Quoted passage:

------

Publication at Faculty of Arts |
2014

Abstract

Expressive cultural practice of invoking ghostly female figure, most often called Bloody Mary, an important part of the folklore of children and adolescents in the West, represents a unique amalgamation of ritual practices, folk beliefs, and demonological narratives. This phenomenon, extensively studied by Western folklorists since the 1970s, is closely connected to a wider discourse of children and youth ghostlore, and interpreted as girl's ritual reflecting prepubescent menstrual anxiety, reflexion of process of ontological psychological development devoted to mastering emotion of fear of schoolchildren, or, in later adolescence, a reflection of archetypal self-development processes in Jungian sense.

The paper, using data documented during longitudinal field research of Czech contemporary folklore, presents the growing popularity of this expressive practice in Czech setting in the last fifteen years, starting with the late 1990s. Comparing the Czech situation with similar cultural processes analyzed in Sweden, Spain, and especially Russia, the paper describes the diffusion of this practice by global popular culture and its glocalization to suit peculiar Czech youth ghostlore inspired by historical personages.

Reflecting global, ever-shifting contemporary culture flows, especially changes in local realities of "ethnoscapes", "mediascapes" and "ideoscapes" during the 1990s, the practice of invoking Krvavá Mary seem to be both parallel and the transformation of local practices such as schoolchildren's spiritism and horror stories of the 1970s and 1980s.

------

Dataset content:
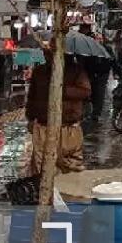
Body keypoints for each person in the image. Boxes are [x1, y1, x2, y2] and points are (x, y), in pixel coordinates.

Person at [26, 48, 92, 176]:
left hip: (68, 127)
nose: (47, 55)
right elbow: (32, 97)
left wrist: (62, 89)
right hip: (43, 125)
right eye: (46, 52)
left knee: (71, 166)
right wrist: (30, 118)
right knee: (42, 166)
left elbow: (85, 91)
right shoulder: (39, 71)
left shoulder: (76, 71)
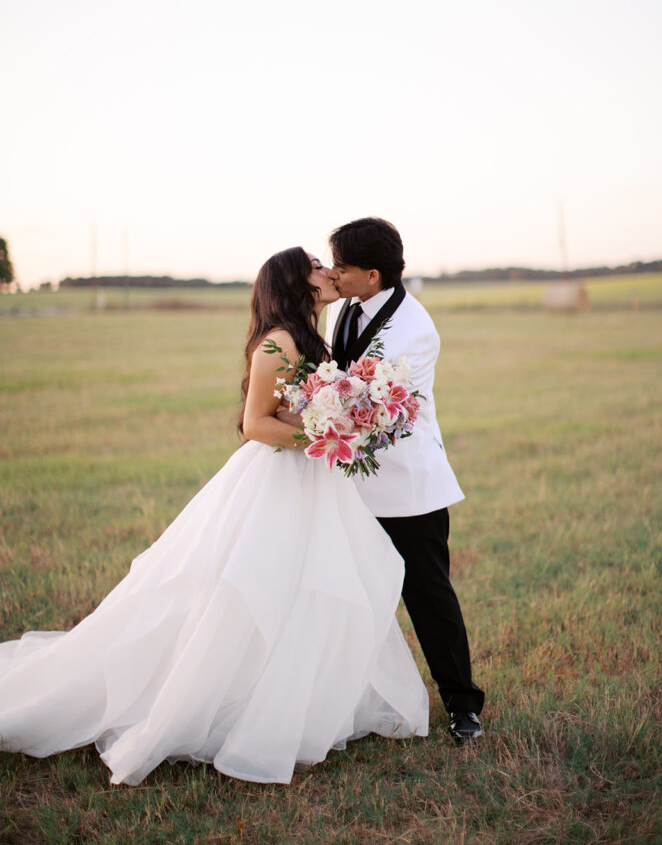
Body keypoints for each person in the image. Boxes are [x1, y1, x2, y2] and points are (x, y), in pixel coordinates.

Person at [0, 247, 428, 786]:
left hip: (314, 481)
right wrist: (322, 435)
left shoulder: (316, 336)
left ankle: (300, 698)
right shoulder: (278, 341)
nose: (326, 271)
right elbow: (256, 424)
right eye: (317, 266)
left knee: (314, 587)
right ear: (296, 282)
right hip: (277, 478)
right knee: (252, 589)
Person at [326, 217, 484, 742]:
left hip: (408, 486)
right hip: (350, 485)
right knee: (346, 593)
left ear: (372, 276)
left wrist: (325, 417)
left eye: (341, 267)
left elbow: (393, 412)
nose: (333, 273)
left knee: (428, 595)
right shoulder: (343, 311)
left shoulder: (416, 330)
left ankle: (463, 704)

------

Activity 1:
In the Bloody Mary abstract, rewrite the part between "The paper, using" and "by historical personages.", inclusive, replacing "paper" with "study".
Activity 2:
Condense the paragraph of the Bloody Mary abstract that begins "The paper, using data documented" into a shorter version that keeps its main facts.
Work from the Bloody Mary abstract alone, not the material.

Task result 1:
The study, using data documented during longitudinal field research of Czech contemporary folklore, presents the growing popularity of this expressive practice in Czech setting in the last fifteen years, starting with the late 1990s. Comparing the Czech situation with similar cultural processes analyzed in Sweden, Spain, and especially Russia, the study describes the diffusion of this practice by global popular culture and its glocalization to suit peculiar Czech youth ghostlore inspired by historical personages.

Task result 2:
Drawing on longitudinal field research of Czech contemporary folklore, the paper shows that this practice has grown in popularity in the Czech setting since the late 1990s. Comparing it with Sweden, Spain, and especially Russia, the paper describes how global popular culture spread the practice and how it was glocalized to fit Czech youth ghostlore inspired by historical personages.